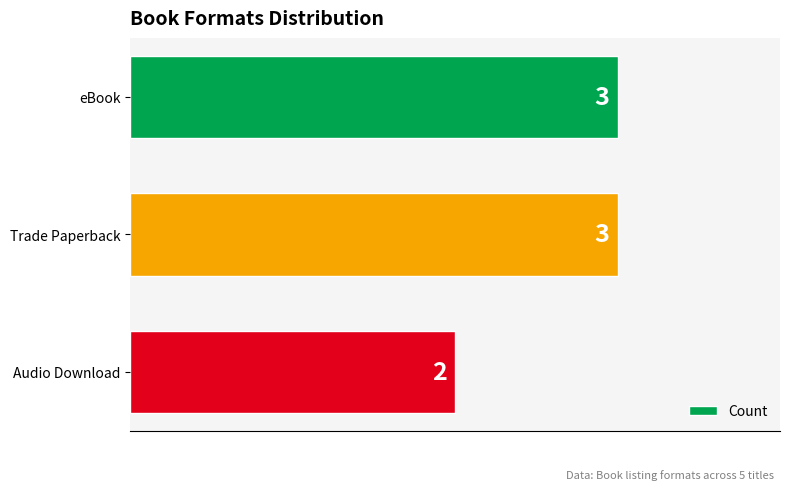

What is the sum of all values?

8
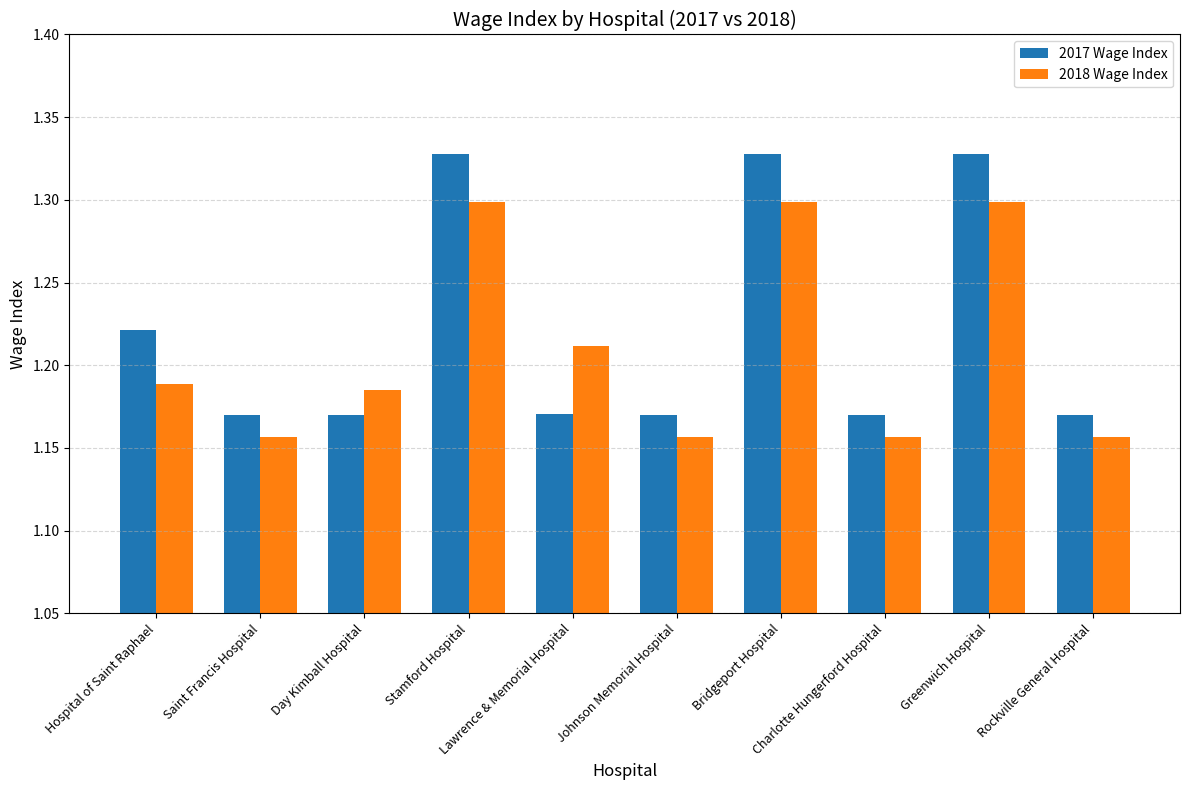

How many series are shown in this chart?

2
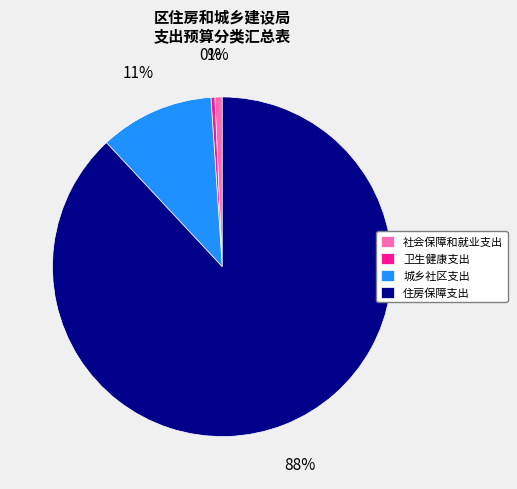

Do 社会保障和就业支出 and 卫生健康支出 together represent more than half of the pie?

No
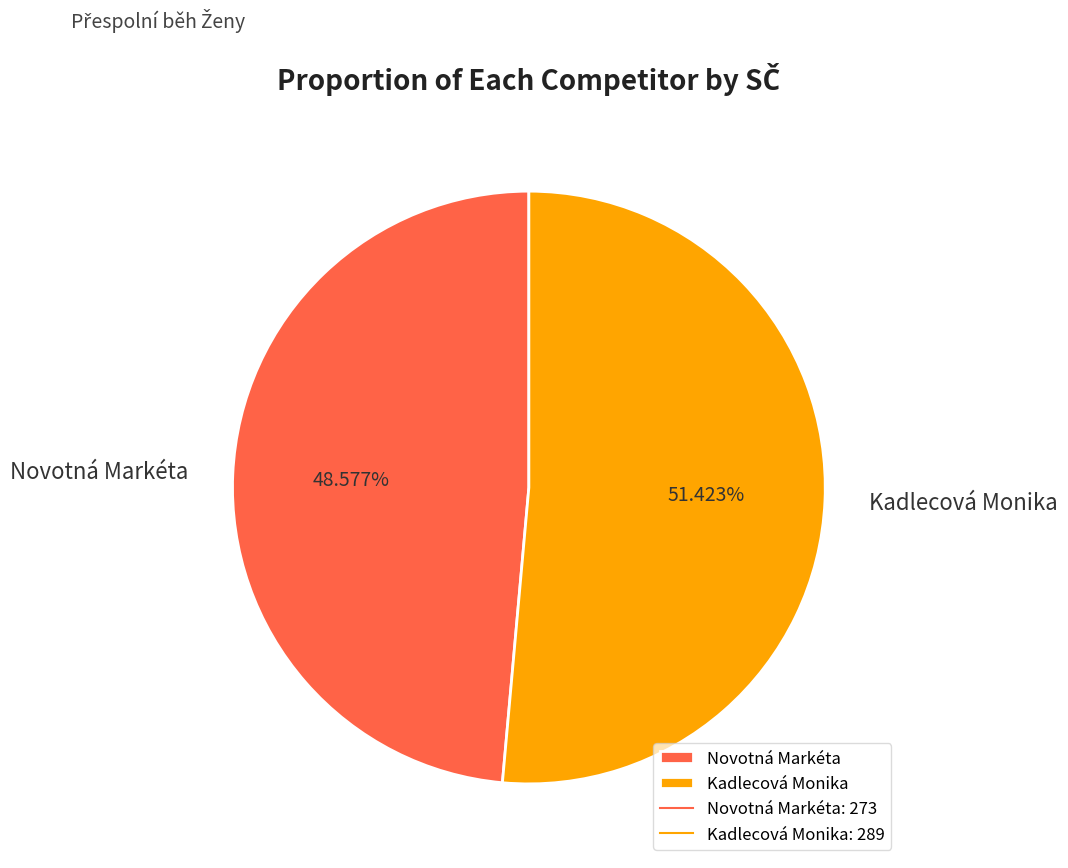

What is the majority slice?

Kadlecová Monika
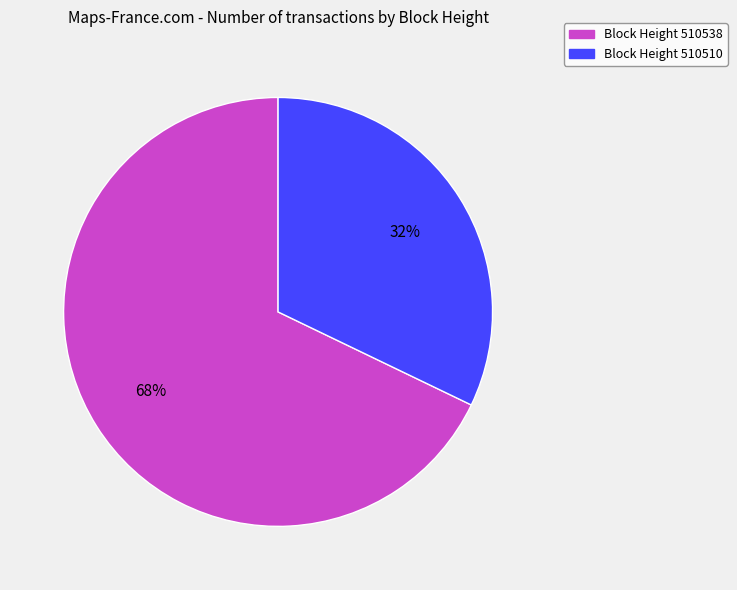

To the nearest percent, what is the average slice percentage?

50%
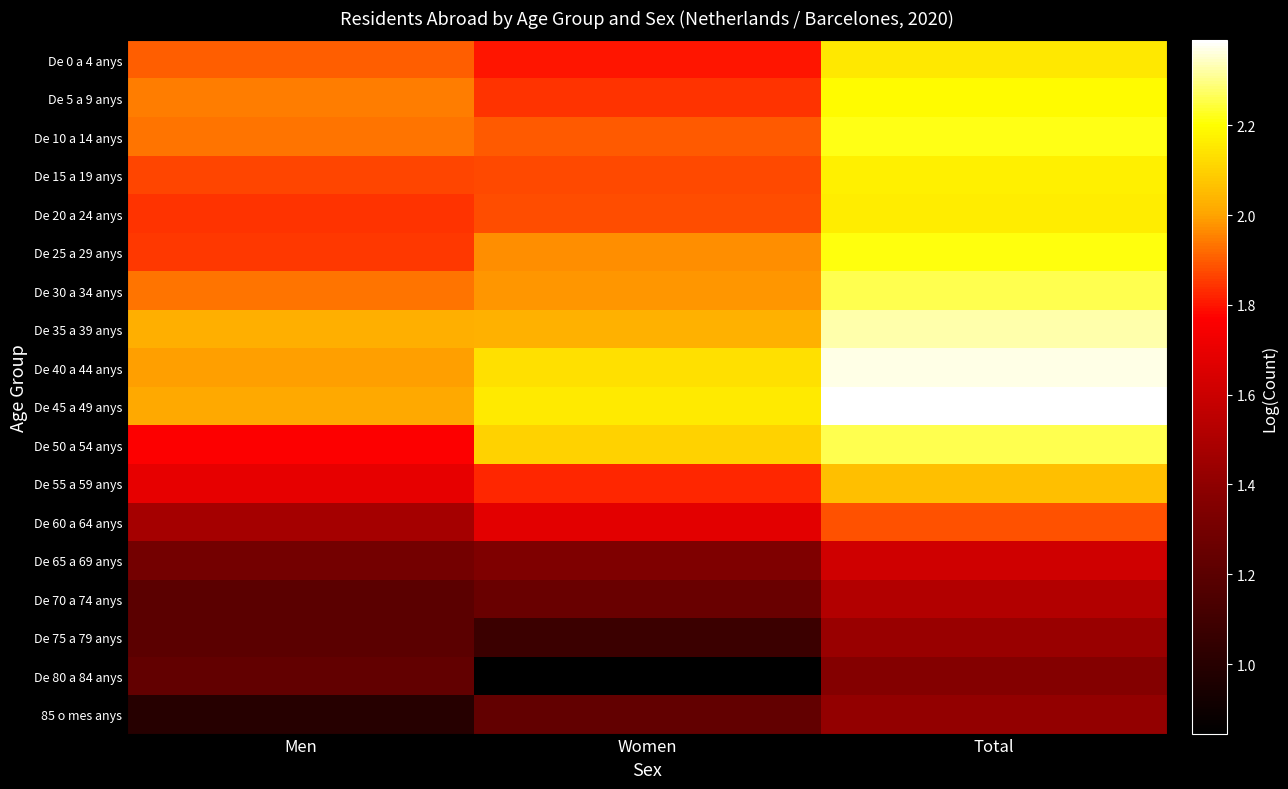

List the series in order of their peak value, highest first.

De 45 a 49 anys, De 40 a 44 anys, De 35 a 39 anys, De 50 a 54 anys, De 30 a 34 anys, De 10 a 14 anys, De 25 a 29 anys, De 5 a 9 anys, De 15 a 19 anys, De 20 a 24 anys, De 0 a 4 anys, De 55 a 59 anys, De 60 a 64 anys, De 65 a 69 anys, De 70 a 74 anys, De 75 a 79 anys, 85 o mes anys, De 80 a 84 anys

▶ _Problem statement_
Set out the lines above as a Markdown table with the columns "Row" and "Line", numbering each row and skipping blank lines. Leave the pictures out of the table.

▶ _Exercise result_
| Row | Line |
|---|---|
| 1 | What is the sum of all values? |
| 2 | 8 |
| 3 | How many series are shown in this chart? |
| 4 | 2 |
| 5 | Do 社会保障和就业支出 and 卫生健康支出 together represent more than half of the pie? |
| 6 | No |
| 7 | What is the majority slice? |
| 8 | Kadlecová Monika |
| 9 | To the nearest percent, what is the average slice percentage? |
| 10 | 50% |
| 11 | List the series in order of their peak value, highest first. |
| 12 | De 45 a 49 anys, De 40 a 44 anys, De 35 a 39 anys, De 50 a 54 anys, De 30 a 34 anys, De 10 a 14 anys, De 25 a 29 anys, De 5 a 9 anys, De 15 a 19 anys, De 20 a 24 anys, De 0 a 4 anys, De 55 a 59 anys, De 60 a 64 anys, De 65 a 69 anys, De 70 a 74 anys, De 75 a 79 anys, 85 o mes anys, De 80 a 84 anys |